Forschungsfrage: Im Kontext des BMBF-geförderten Projektes GUARDIAN (Förderkennzeichen: 16SV7698) wird ein kontaktloses, radargestütztes Monitoring-System entwickelt. Diese kontaktlose Technologie soll als veränderte Mensch-Maschinen-Interaktion die prozessuale als auch organisationale Effektivität und Effizienz erhöhen. Als ein wesentlicher Implementierungsfaktor wird die Akzeptanz der handelnden Akteure als Teil einer Implementierungsstrategie interpretiert, die mit der pflegerischen Kompetenzzuschreibung in eine Passung gebracht werden muss. Im günstigsten Fall kann ein positiver Effekt auf die Kommunikations- und Versorgungsbeziehung zwischen Pflegenden und Gepflegten erzielt werden. Dieser Zusammenhang wird in Bezug auf Beförderungs- oder Behinderungsfaktoren und pflege- und sozialwissenschaftlicher Perspektive untersucht.

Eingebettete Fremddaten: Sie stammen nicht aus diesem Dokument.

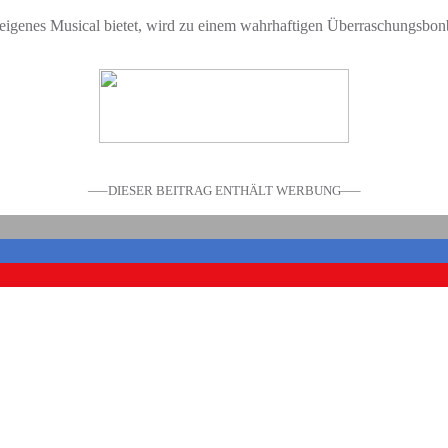
n eigenes Musical bietet, wird zu einem wahrhaftigen Überraschungsbo
—–DIESER BEITRAG ENTHÄLT WERBUNG—–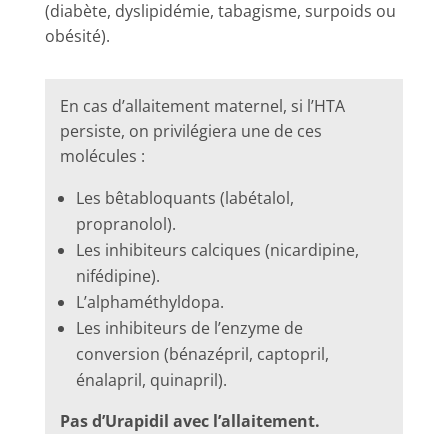
(diabète, dyslipidémie, tabagisme, surpoids ou
obésité).
En cas d’allaitement maternel, si l’HTA
persiste, on privilégiera une de ces
molécules :
Les bêtabloquants (labétalol,
propranolol).
Les inhibiteurs calciques (nicardipine,
nifédipine).
L’alphaméthyldopa.
Les inhibiteurs de l’enzyme de
conversion (bénazépril, captopril,
énalapril, quinapril).
Pas d’Urapidil avec l’allaitement.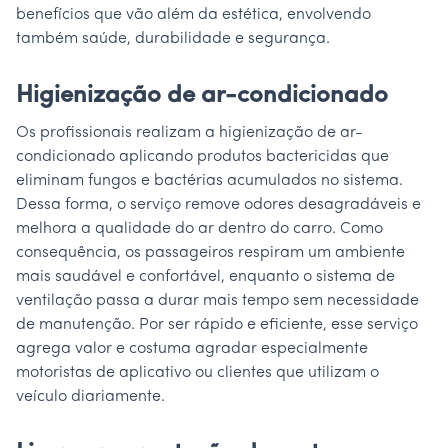
benefícios que vão além da estética, envolvendo
também saúde, durabilidade e segurança.
Higienização de ar-condicionado
Os profissionais realizam a higienização de ar-
condicionado aplicando produtos bactericidas que
eliminam fungos e bactérias acumulados no sistema.
Dessa forma, o serviço remove odores desagradáveis e
melhora a qualidade do ar dentro do carro. Como
consequência, os passageiros respiram um ambiente
mais saudável e confortável, enquanto o sistema de
ventilação passa a durar mais tempo sem necessidade
de manutenção. Por ser rápido e eficiente, esse serviço
agrega valor e costuma agradar especialmente
motoristas de aplicativo ou clientes que utilizam o
veículo diariamente.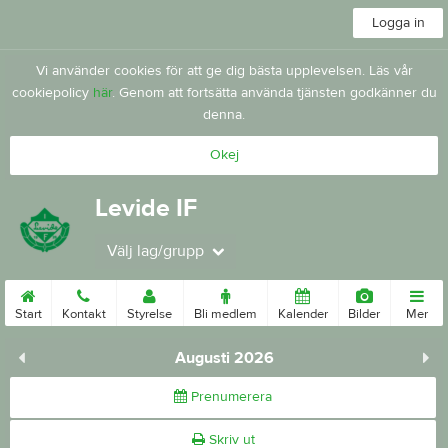
Logga in
Vi använder cookies för att ge dig bästa upplevelsen. Läs vår
cookiepolicy
här
. Genom att fortsätta använda tjänsten godkänner du
denna.
Okej
Levide IF
Välj lag/grupp
Start
Kontakt
Styrelse
Bli medlem
Kalender
Bilder
Mer
Augusti 2026
Prenumerera
Skriv ut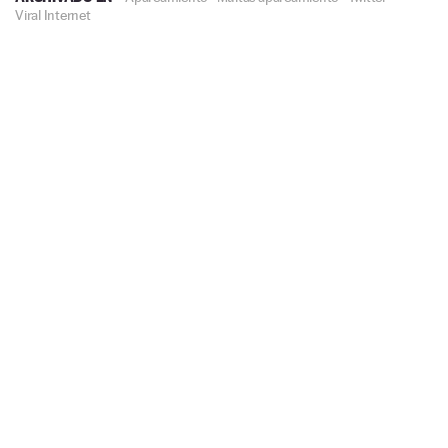
Viral Internet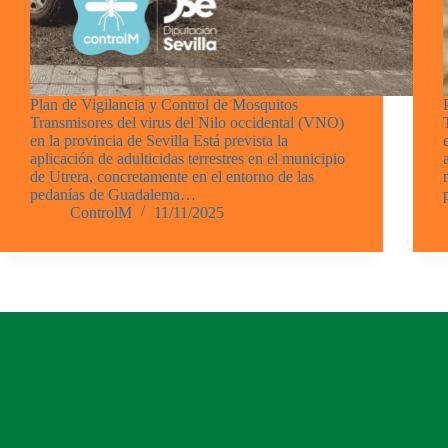
Plan de Vigilancia y Control de Mosquitos
Transmisores del virus del Nilo occidental (VNO)
en la provincia de Sevilla Está prevista la
aplicación de adulticidas terrestres en el municipio
de Utrera, concretamente en el entorno de las
pedanías de Guadalema…
ControlM
11/11/2025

Methodik: Die Analyse gliedert sich in eine quantitative Erhebung anhand von Expertengesprächen mit leifadengestützten Interviews (N=18) und einer quantitativen Befragung anhand von standardisierten quantitativen Fragebogen (N=150). Als methodische Grundannahme orientiert sich die qualitative Erhebung an den Stufen der Pflegekompetenz nach Benner (2017, S. 63 ff.), die durch die Anwendung der neuen Technologie die Selbsteinschätzung der Pflegekräfte modifizieren kann. Demzufolge gewinnen Dimensionen der Einstellungs- und Nutzungsakzeptanz an Bedeutung. Als zu untersuchende Variablen in Analogie an Technologieakzeptanzmodelle (TAM) von Davis (1989) werden wahrgenommener Nutzen (Erwartungen auf den pflegerischen Outcome) sowie wahrgenommene Nützlichkeit (Erwartungen zur Selbstwirksamkeit sowie zum wahrgenommen Pflegeworkflow) herangezogen. Diese Interaktionseffekte sind vor dem Bild ethisch-moralischer Orientierungsmuster, die als Wertekanon Pflegende beeinflussen, zu adjustieren.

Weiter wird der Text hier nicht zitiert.